Friday, July 10, 2015

Das Land da ganz rechts außen

Manchmal kann es in der Politik sehr schnell gehen. Nur ein gutes Dreivierteljahr nach der ersten Pegida-Demonstration in Dresden, nach erst 31 Angriffen auf Asylbewerbereinrichtungen bis Mai in Sachsen, nach einem Ansteigen rechtsmotivierter Gewalttaten und nur wenige Wochen nach dem brennenden Flüchtlingsheim von Meißen trat CDU-Ministerpräsident Stanislaw Tillich vor den Sächsischen Landtag und verurteilte Rassismus. Da hat sogar die Opposition geklatscht.

Nach zähen Monaten des Herumlavierens, Schönredens und des Augen Verschließens hat er sich kurz vor der politischen Sommerpause doch mal geäußert. Nicht, dass er davon sprach, dass der Freistaat Sachsen ein Problem mit rechter Gewalt und Fremdenhass hat...nein. Nur der Allgemeinplatz, dass Rassismus nicht gut sei, las er von seinem Manuskript ab. Sachsen sei ein Land der Weltoffenheit und Toleranz, so Tillich.

Na da bin ich ja mal gespannt, wie ihm die Menschen in den Sommerferien, in Rom, an der Ostsee, im Harz begegnen werden. "Mensch, Tillich! Stark, wie ihr auch die rechten Ränder der Gesellschaft versucht in den Dialog einzubeziehen. In Sachsen wird Toleranz gelebt!" Ich habe meine Zweifel, ob dieser Satz oft zu hören sein wird. Die allgemeine Wahrnehmung tendiert wohl eher in Richtung: "Sachsen? Das ist doch diese Nazihochburg, wo Asylbewerberheime brennen."

Die Selbstwahrnehmung in der sächsischen Union sieht natürlich völlig anders aus. Der konservativste Landesverband der CDU, in dem der Landeschef noch zu Beginn des Jahres mit den Worten "Der Islam gehört nicht zu Sachsen" gegen die eigene Kanzlerin opponieren durfte, sieht kein Problem mit rechts. Statt von ausländerfeindlichen, vom Hass getriebenen Menschen in Freital spricht man auch lieber von "besorgten Bürgern."

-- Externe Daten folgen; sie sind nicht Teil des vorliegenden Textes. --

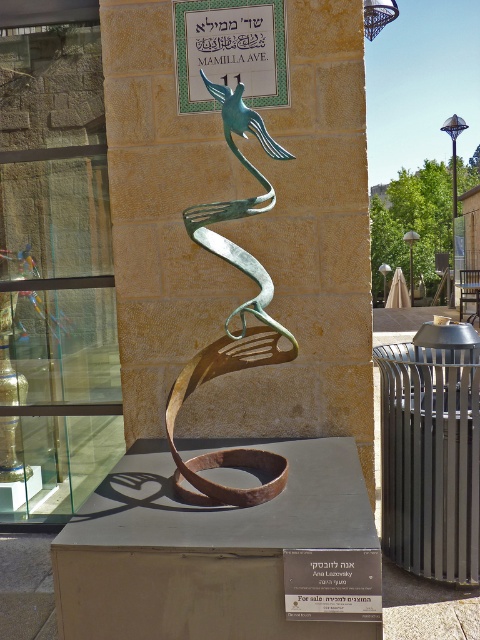
You are an art student analyzing the sculpture and its plaque. You notice both the green patina metal bird at center and the green metallic sign at upper center. Which object has a greater height?

The green patina metal bird at center is taller than the green metallic sign at upper center according to the description.

You are an artist planning to create a miniature version of the sculpture and the sign. Given that the green metallic sign at upper center is 10 cm thick, what should be the maximum thickness you can use for the green patina metal bird at center to maintain the same proportion?

Since the green patina metal bird at center is thinner than the green metallic sign at upper center, and the sign is 10 cm thick, the bird should be made thinner than 10 cm to maintain the proportion.

You are a tourist standing in front of the sculpture. You see the green patina metal bird at center and the green metallic sign at upper center. Which object is positioned to the right of the other?

The green patina metal bird at center is to the right of the green metallic sign at upper center.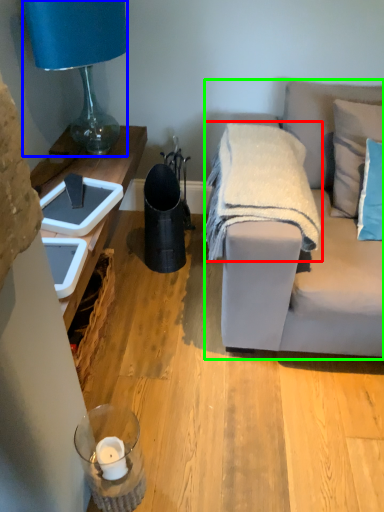
Question: Which is nearer to the blanket (highlighted by a red box)? lamp (highlighted by a blue box) or studio couch (highlighted by a green box).

Choices:
 (A) lamp
 (B) studio couch

Answer: (B)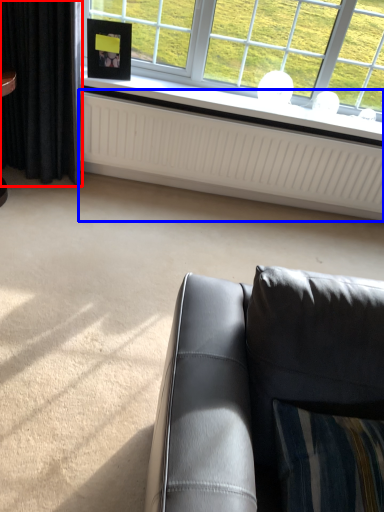
Question: Which object is further to the camera taking this photo, curtain (highlighted by a red box) or radiator (highlighted by a blue box)?

Choices:
 (A) curtain
 (B) radiator

Answer: (B)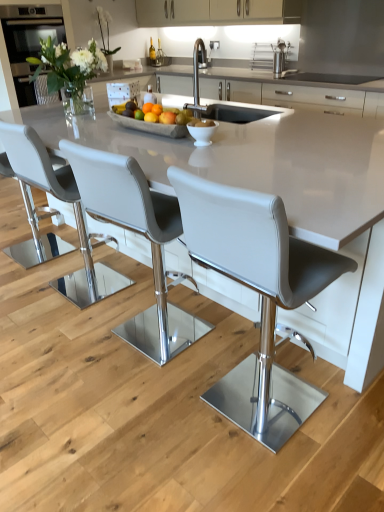
Question: Can you confirm if matte black oven at upper left is taller than orange matte at center, the first orange in the top-to-bottom sequence?

Choices:
 (A) no
 (B) yes

Answer: (B)

Question: From the image's perspective, is matte black oven at upper left below orange matte at center, arranged as the 1th orange when viewed from the back?

Choices:
 (A) yes
 (B) no

Answer: (B)

Question: Is matte black oven at upper left wider than orange matte at center, positioned as the second orange in bottom-to-top order?

Choices:
 (A) yes
 (B) no

Answer: (A)

Question: Is the position of matte black oven at upper left less distant than that of orange matte at center, positioned as the second orange in bottom-to-top order?

Choices:
 (A) no
 (B) yes

Answer: (A)

Question: Can you confirm if matte black oven at upper left is shorter than orange matte at center, placed as the 2th orange when sorted from front to back?

Choices:
 (A) yes
 (B) no

Answer: (B)

Question: Based on their sizes in the image, would you say stainless steel rack at upper center is bigger or smaller than yellow matte orange at center, the 1th orange positioned from the bottom?

Choices:
 (A) big
 (B) small

Answer: (A)

Question: Is point (281, 45) closer or farther from the camera than point (152, 118)?

Choices:
 (A) closer
 (B) farther

Answer: (B)

Question: From a real-world perspective, is stainless steel rack at upper center positioned above or below yellow matte orange at center, the 1th orange positioned from the bottom?

Choices:
 (A) above
 (B) below

Answer: (A)

Question: Is stainless steel rack at upper center taller or shorter than yellow matte orange at center, the first orange when ordered from front to back?

Choices:
 (A) tall
 (B) short

Answer: (A)

Question: From the image's perspective, is white leather stool at center, marked as the third chair in a left-to-right arrangement, above or below matte gray chair at center, which is the fourth chair in left-to-right order?

Choices:
 (A) below
 (B) above

Answer: (B)

Question: Visually, is white leather stool at center, marked as the third chair in a left-to-right arrangement, positioned to the left or to the right of matte gray chair at center, which is the 1th chair in right-to-left order?

Choices:
 (A) left
 (B) right

Answer: (A)

Question: Relative to matte gray chair at center, which is the 1th chair in right-to-left order, is white leather stool at center, marked as the third chair in a left-to-right arrangement, in front or behind?

Choices:
 (A) front
 (B) behind

Answer: (B)

Question: Looking at their shapes, would you say white leather stool at center, the 2th chair when ordered from right to left, is wider or thinner than matte gray chair at center, which is the 1th chair in right-to-left order?

Choices:
 (A) wide
 (B) thin

Answer: (A)

Question: From a real-world perspective, is matte black oven at upper left positioned above or below matte white cabinets at upper center?

Choices:
 (A) below
 (B) above

Answer: (A)

Question: Is matte black oven at upper left taller or shorter than matte white cabinets at upper center?

Choices:
 (A) tall
 (B) short

Answer: (A)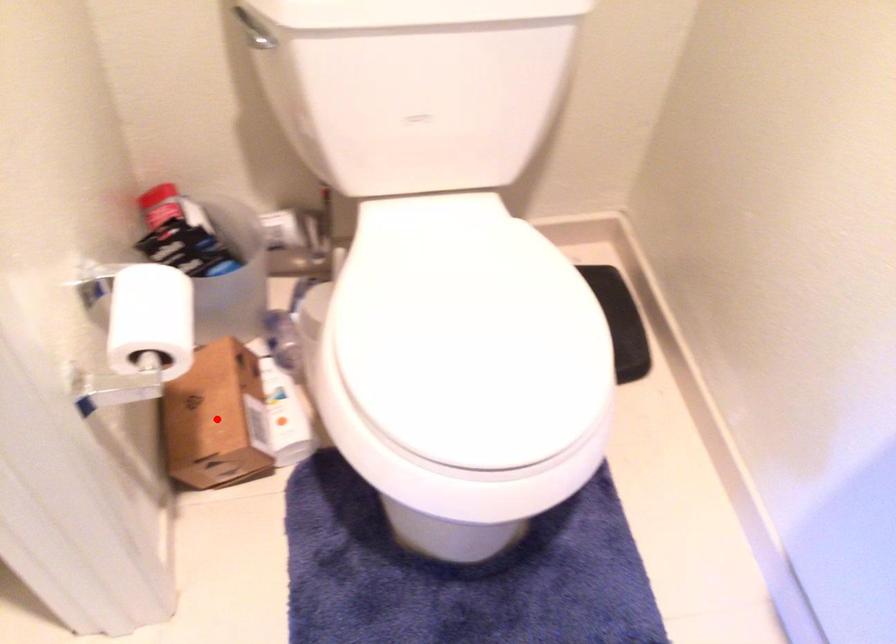
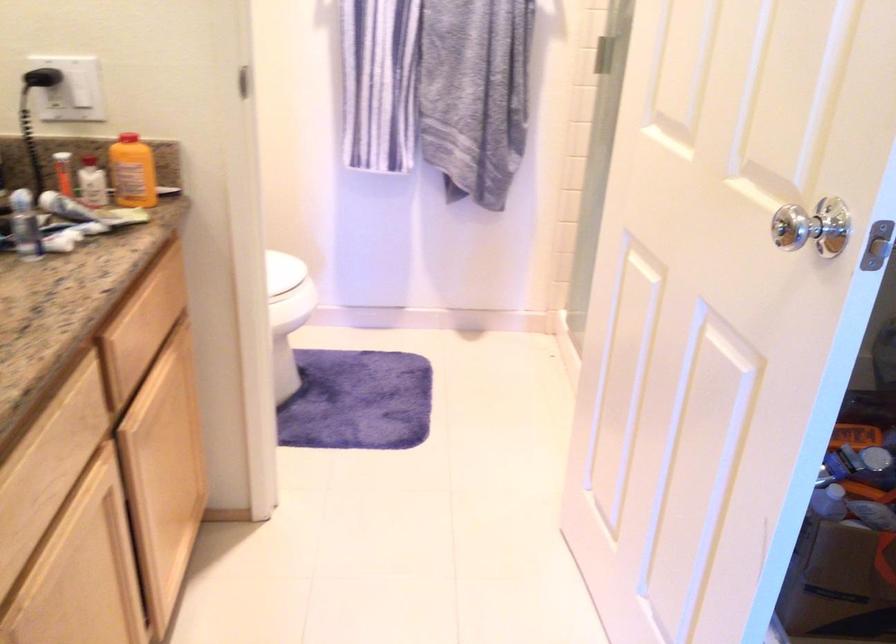
Question: I am providing you with two images of the same scene from different viewpoints. A red point is marked on the first image. Can you still see the location of the red point in image 2?

Choices:
 (A) Yes
 (B) No

Answer: (B)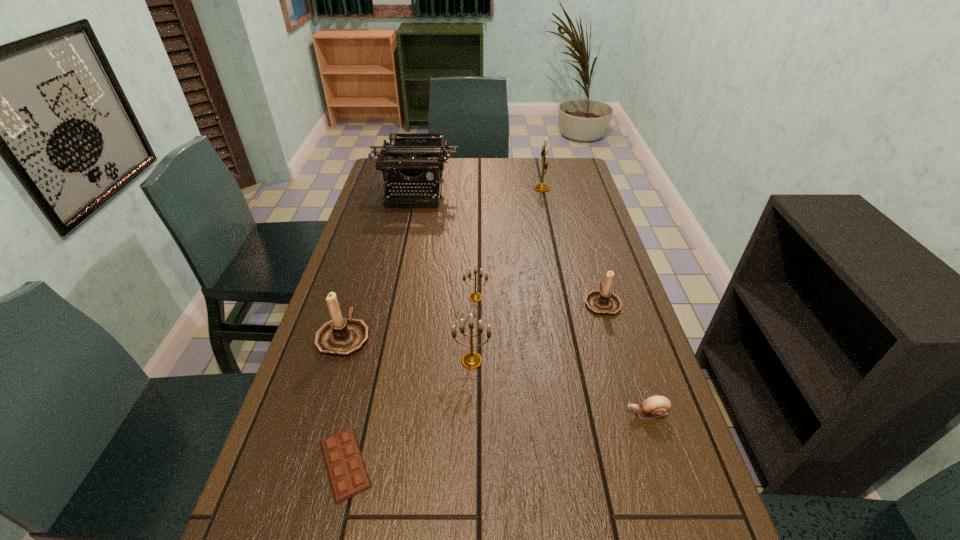
The width and height of the screenshot is (960, 540). What are the coordinates of `object that is at the far right corner` in the screenshot? It's located at (540, 187).

Identify the location of free space at the far edge of the desktop. (498, 167).

In the image, there is a desktop. Where is `vacant space at the left edge`? This screenshot has height=540, width=960. vacant space at the left edge is located at coordinates point(384,298).

In the image, there is a desktop. At what (x,y) coordinates should I click in order to perform the action: click on vacant space at the right edge. Please return your answer as a coordinate pair (x, y). The width and height of the screenshot is (960, 540). Looking at the image, I should click on (646, 478).

Where is `vacant area that lies between the second nearest gold candelabrum and the left brown candle holder`? vacant area that lies between the second nearest gold candelabrum and the left brown candle holder is located at coordinates (410, 316).

Identify the location of vacant space in between the smallest gold candelabrum and the typewriter. This screenshot has height=540, width=960. (445, 245).

Where is `free space that is in between the nearest object and the seventh farthest object`? free space that is in between the nearest object and the seventh farthest object is located at coordinates (496, 438).

At what (x,y) coordinates should I click in order to perform the action: click on empty space between the shortest object and the typewriter. Please return your answer as a coordinate pair (x, y). Looking at the image, I should click on (380, 328).

Locate an element on the screen. free spot between the nearest gold candelabrum and the second nearest object is located at coordinates (560, 387).

This screenshot has width=960, height=540. I want to click on vacant area that lies between the typewriter and the bigger brown candle holder, so click(379, 264).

Da gibt es Unions-Landtagsabgeordnete wie Sebastian Fischer aus Großenhain, der unter rassistischen Facebookposts ein Like vergibt. Da gibt es seine CDU-Parlamentskollegin Daniela Kuge, die mit der Meißner "Initiative Heimatschutz" in Gesprächen bleiben will. Just jene von Rechtsextremen dominierte Initiative, die gegen das abgefackelte Asylbewerberheim hetzte und noch am Abend des Brandes ein Transparent an eine Brücke hängte. So geht Sächsisch.

In der Selbstwahrnehmung der CDU ist der Freistaat ein Land der Tüftler und Denker, wie ein Bezahlsupplement in der vergangenen Woche suggerieren sollte. Da wird die kleine Zelle linksradikalen Widerstands im Leipziger Süden zum Untergang des Rechtstaates hochgejazzt, da wurden Sonderkommissionen gegründet und der (CDU)-Innenminister versprach ein härteres Vorgehen gegen Linksextremisten...und nur eine Woche später brennt ein Asylbewerberheim in Meißen.

Sachsen kann kein rechtes Problem haben, weil Sachsen kein rechtes Problem haben kann. So sieht es die Union im Freistaat. Denn, hätte Sachsen ein rechtes Problem, wer wäre politisch dafür verantwortlich? Wer hat seit der Wende die Geschicke, die politische Stimmung im Land gelenkt? Wer hat politisch die Gesellschaft zu verantworten, in der 25-Jährige bei Pegida "Ausländer raus!" und "Lügenpresse" und "Vaterlandsverräter" brüllen? Ich mag mich täuschen, aber es könnten die Politiker, die Partei sein, welche Sachsen seit 25 Jahren führen.

Seit der Wende regiert eine Partei dieses kleine Bundesland, da ganz rechts außen auf der Deutschlandkarte. Die CDU.